I have to admit, stopping and scraping each piece of wood that has moss on it, while cutting and splitting does take considerably more time. My thinking for scraping off the moss, is that I get less mess in the house and woodshed. Moss holds wood chips and dirt. Also, the moss would seem to hold moisture, and slow the seasoning time down a bit, and also holds more mold and mildew.
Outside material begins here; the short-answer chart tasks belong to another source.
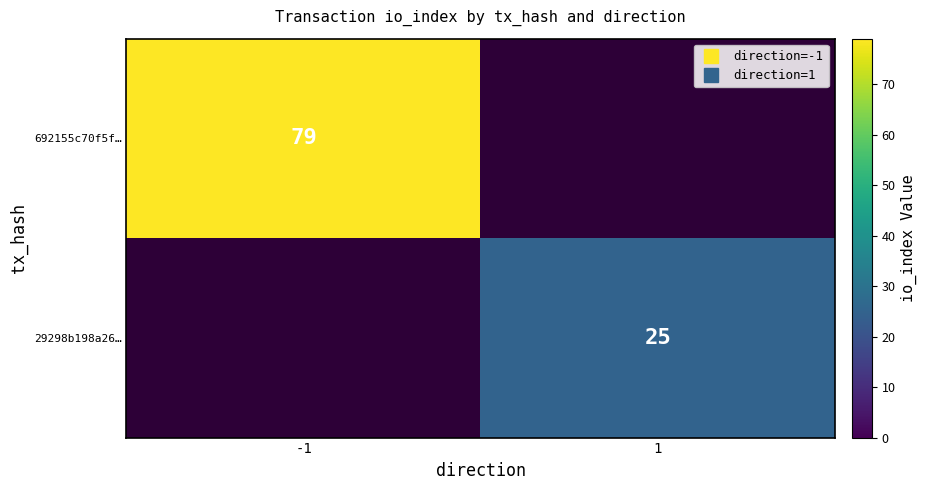

At 1, list the series in order from smallest to largest.

692155c70f5f…, 29298b198a26…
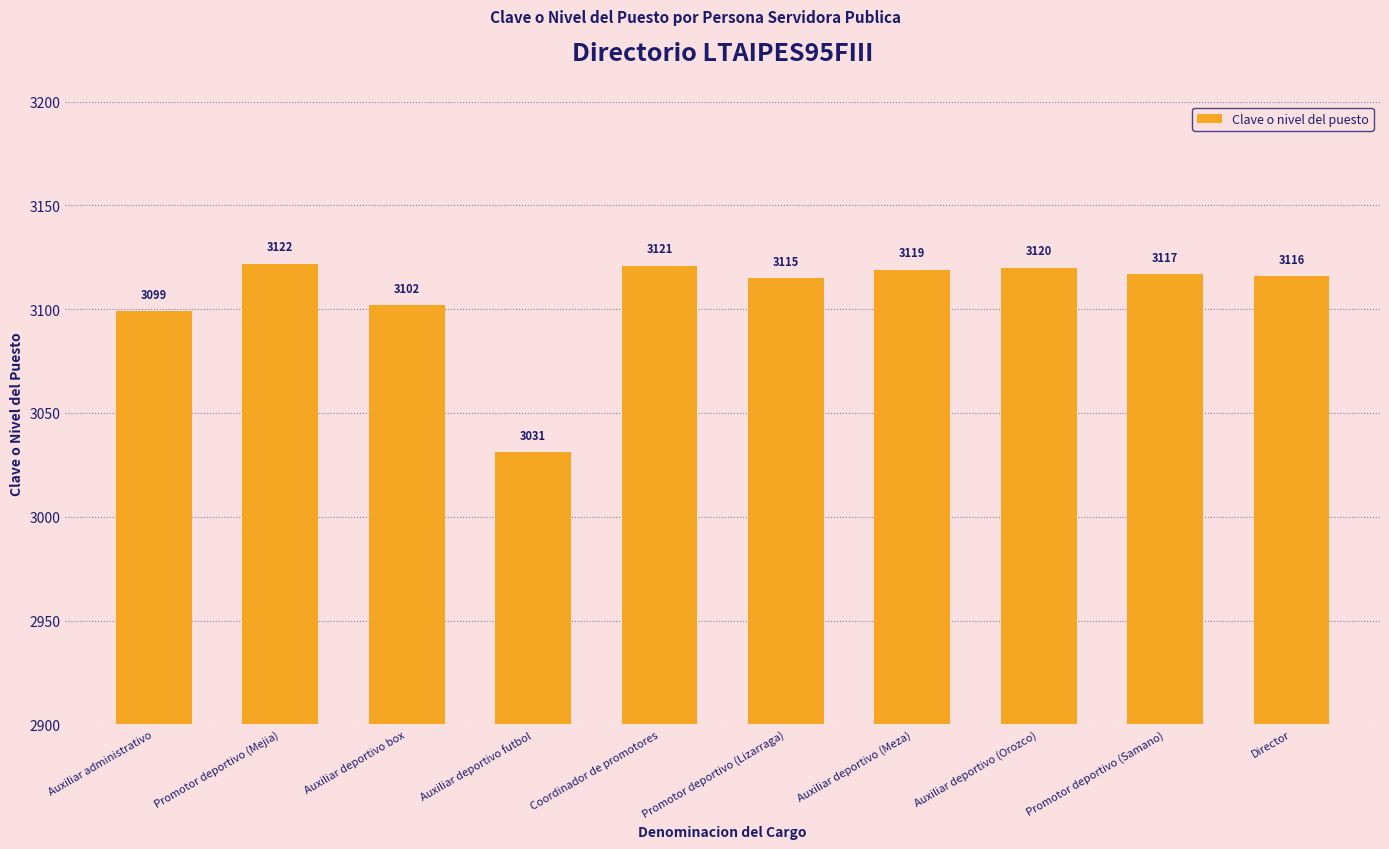

What is the ratio of the value at Auxiliar deportivo futbol to the value at Auxiliar deportivo (Meza)?

1.0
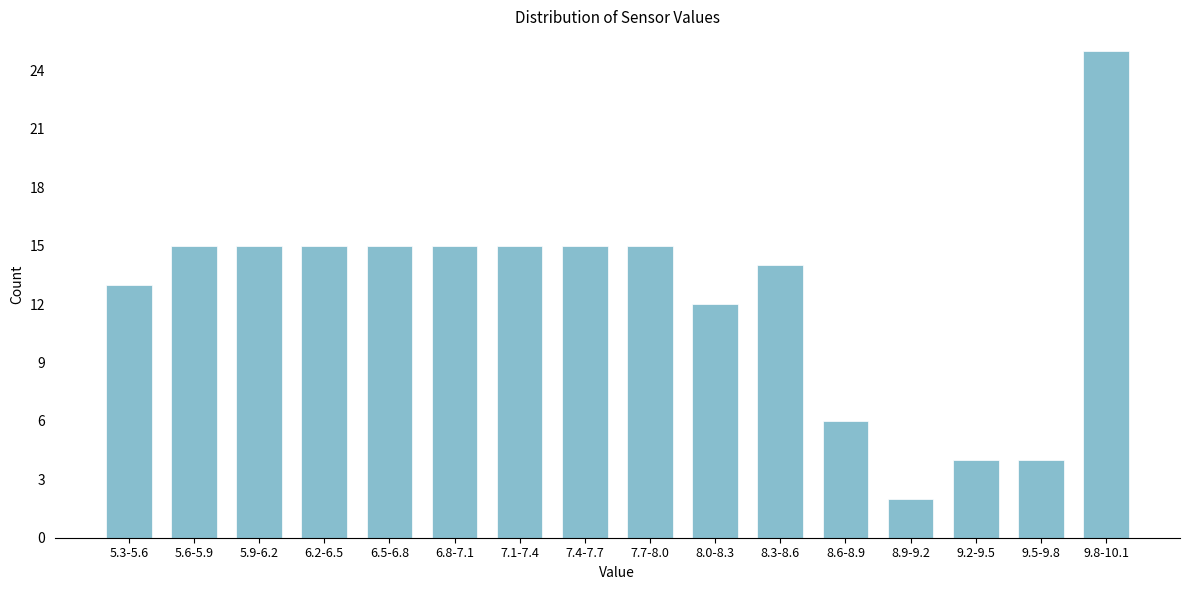

Reading left to right, transcribe all the data shown in this chart.

5.3-5.6=13	5.6-5.9=15	5.9-6.2=15	6.2-6.5=15	6.5-6.8=15	6.8-7.1=15	7.1-7.4=15	7.4-7.7=15	7.7-8.0=15	8.0-8.3=12	8.3-8.6=14	8.6-8.9=6	8.9-9.2=2	9.2-9.5=4	9.5-9.8=4	9.8-10.1=25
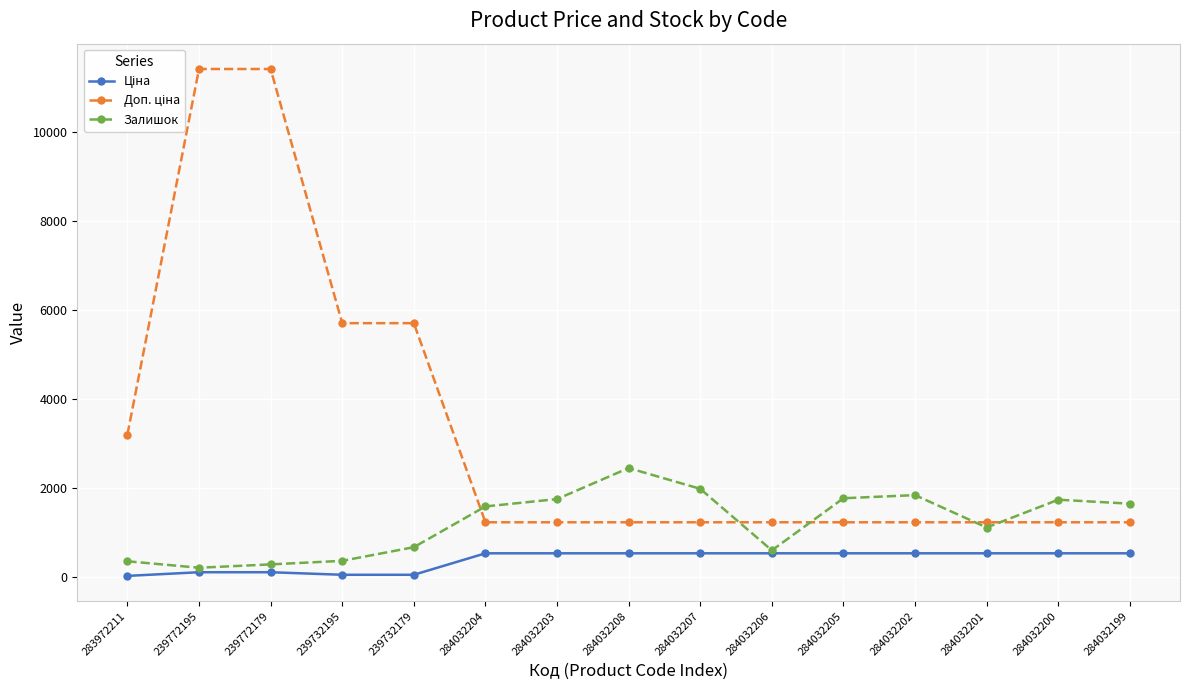

What is the label of the 13th point from the left?

284032201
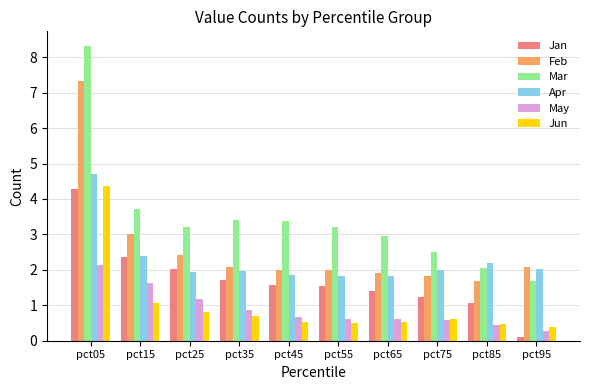

True or false: May has a value of 1.2 at pct25.

True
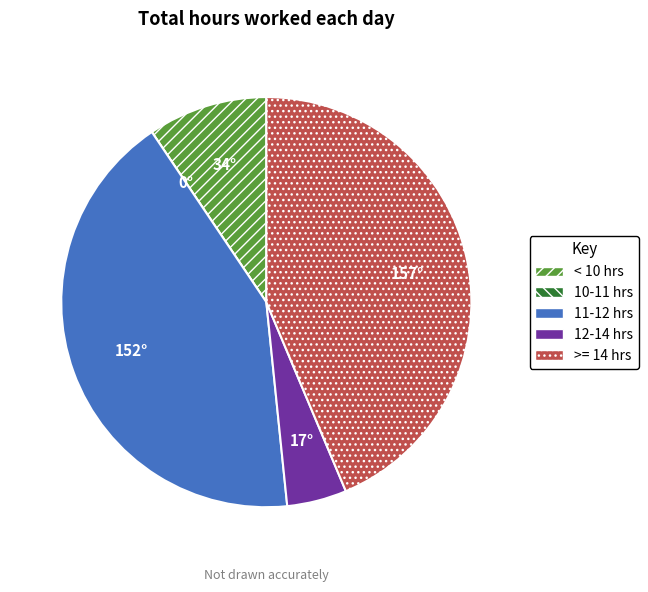

What is the largest slice in the pie chart?

>= 14 hrs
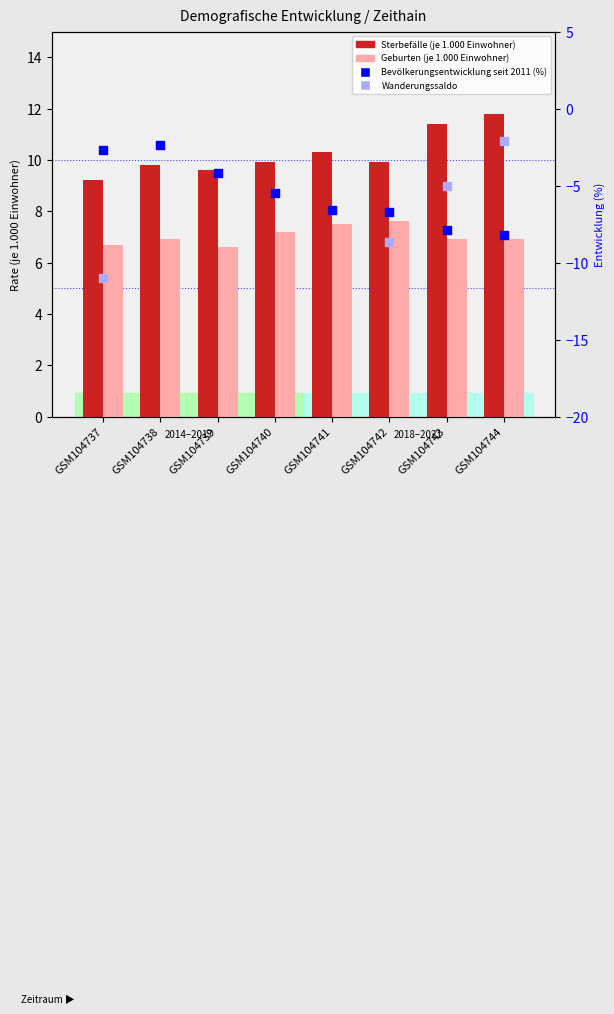

Which series has the largest Y range (max minus min)?

Wanderungssaldo (je 1.000 Einwohner)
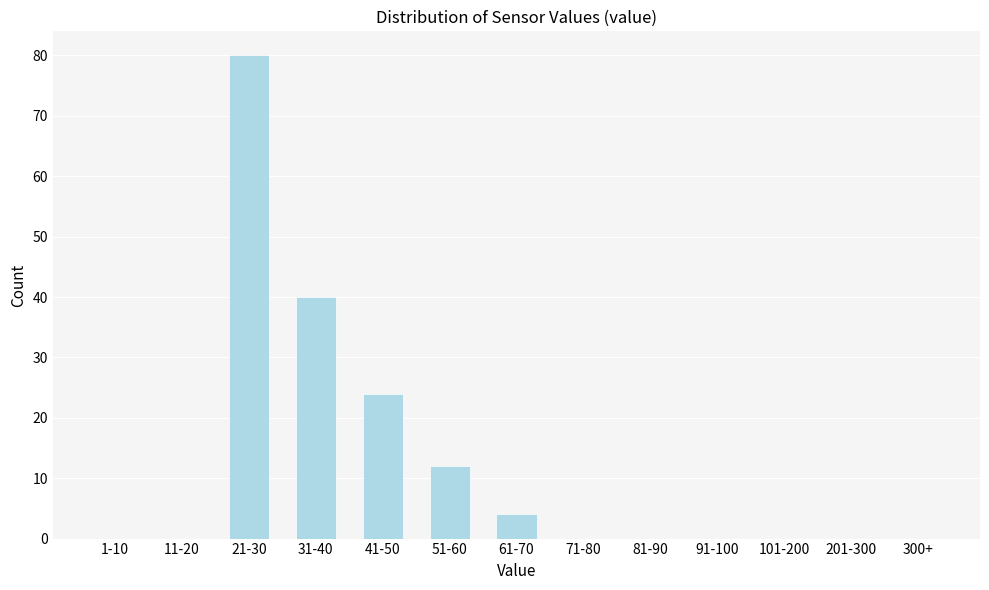

Reading right to left, list all the values displayed in this chart.

300+=0	201-300=0	101-200=0	91-100=0	81-90=0	71-80=0	61-70=4	51-60=12	41-50=24	31-40=40	21-30=80	11-20=0	1-10=0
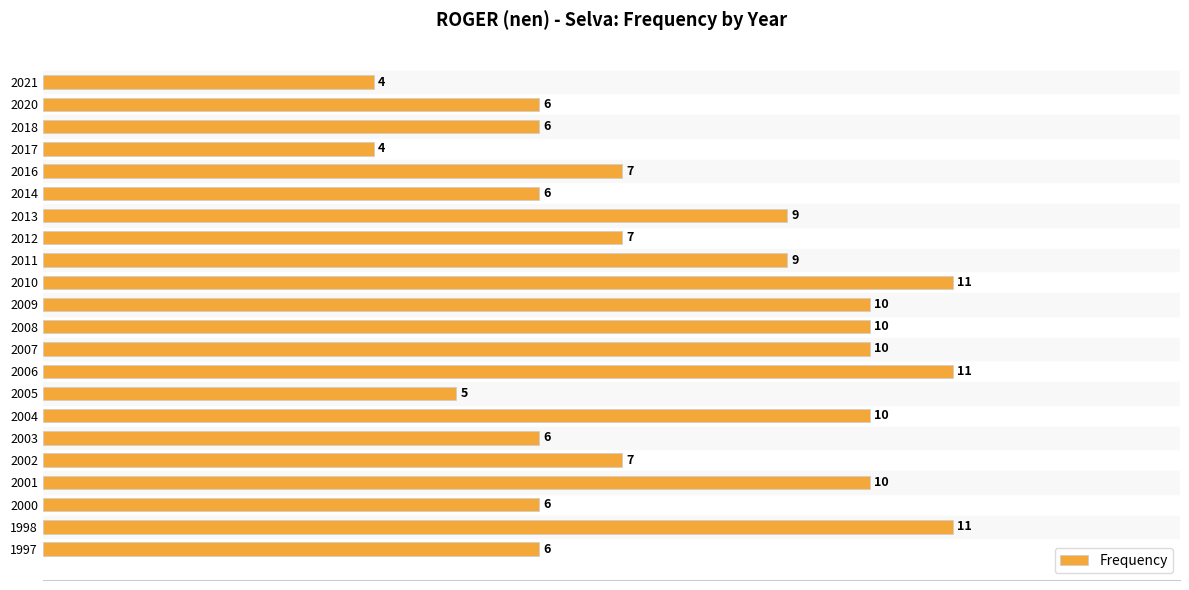

Between 2009 and 2010, which is larger?

2010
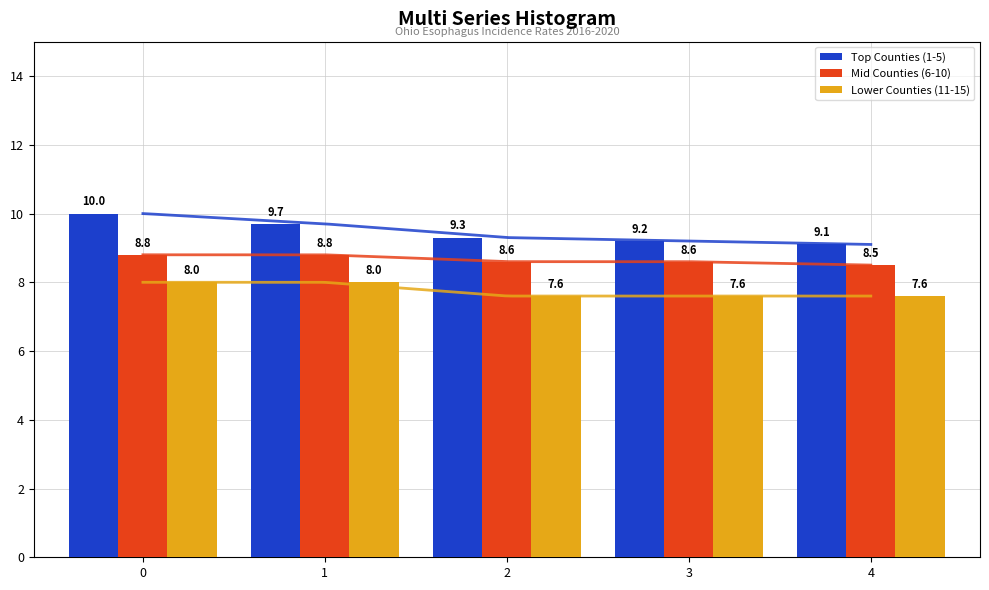

What is the total value across all series at 0?

26.8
Obviously, I can't scrape all of the moss off, but I get 80-90% of it off anyway.

What do you do?

Oregon Bigfoot
 
Wasting time and working against yourself. Dried moss is good fire starter.
 
The moss should dry quite fast and pose no problem so long as you stack the wood off the ground and get air circulation. Hard to beat the wind for drying.
 
Unless you have a buyer for it removing it is a waste of time.
 
I tried removing moss from my Coast Live Oak but it just took too much time. I found that if it's left to season long enough, a lot of the bark will pop off on it's own, saving you all that work.
 
I cut up alot of wood today with moss on it and being a newbie, didn't think twice about removing it. My thought as well, with be plenty dry by next year, and makes good fire starting.
 
With the many times I handle the wood before it come in the house, most of the larger chunks of moss dries & falls off.
If it makes it to the stove, it gets burned.
Cleaner to handle if it's knocked off though, lees dirt to make a mess when going into the house.
It's only on the north side anyway :)
 
Guessing 98% of the wood I cut is standing dead or fallen.The only thing I remove that might be stuck to the wood is any vines,dead or otherwise.Poison Ivy rarely bothers me,but even in winter I remove it all.Even if its just Virginia Creeper,its a nuisance.Any moss I leave it alone,it either falls off or gets burned eventually.
 
Guess I've never seen wood that had that much moss or lichens on it to bother scraping it off . . . and most of the time by the time I've cut the tree down, bucked it up, thrown it in my ATV trailer, thrown it into the truck, thrown it into a pile, split it and thrown the splits to the side, stack the splits, toss the splits into a wheelbarrow and stack the splits in the woodshed, move the splits to the stack on the covered porch after seasoning for two years (one year outside, one year in the woodshed) and then haul the wood inside . . . by then most of the moss and lichens have dried up and/or fallen off.